Job> Word for word, copy out the data below, omitting pictures.

══ Provided information

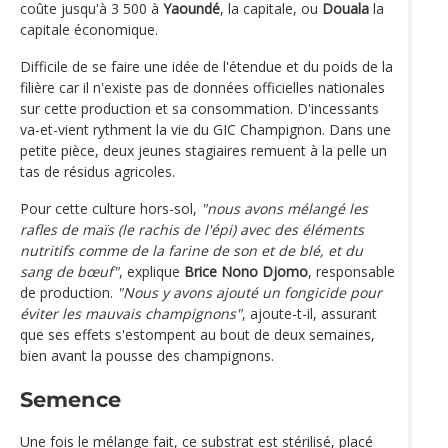
coûte jusqu'à 3 500 à
Yaoundé
, la capitale, ou
Douala
la
capitale économique.
Difficile de se faire une idée de l'étendue et du poids de la
filière car il n'existe pas de données officielles nationales
sur cette production et sa consommation. D'incessants
va-et-vient rythment la vie du GIC Champignon. Dans une
petite pièce, deux jeunes stagiaires remuent à la pelle un
tas de résidus agricoles.
Pour cette culture hors-sol,
"nous avons mélangé les
rafles de maïs (le rachis de l'épi) avec des éléments
nutritifs comme de la farine de son et de blé, et du
sang de bœuf"
, explique
Brice Nono Djomo
, responsable
de production.
"Nous y avons ajouté un fongicide pour
éviter les mauvais champignons"
, ajoute-t-il, assurant
que ses effets s'estompent au bout de deux semaines,
bien avant la pousse des champignons.
Semence
Une fois le mélange fait, ce substrat est stérilisé, placé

════

Answer below>
coûte jusqu'à 3 500 à
Yaoundé
, la capitale, ou
Douala
la
capitale économique.
Difficile de se faire une idée de l'étendue et du poids de la
filière car il n'existe pas de données officielles nationales
sur cette production et sa consommation. D'incessants
va-et-vient rythment la vie du GIC Champignon. Dans une
petite pièce, deux jeunes stagiaires remuent à la pelle un
tas de résidus agricoles.
Pour cette culture hors-sol,
"nous avons mélangé les
rafles de maïs (le rachis de l'épi) avec des éléments
nutritifs comme de la farine de son et de blé, et du
sang de bœuf"
, explique
Brice Nono Djomo
, responsable
de production.
"Nous y avons ajouté un fongicide pour
éviter les mauvais champignons"
, ajoute-t-il, assurant
que ses effets s'estompent au bout de deux semaines,
bien avant la pousse des champignons.
Semence
Une fois le mélange fait, ce substrat est stérilisé, placé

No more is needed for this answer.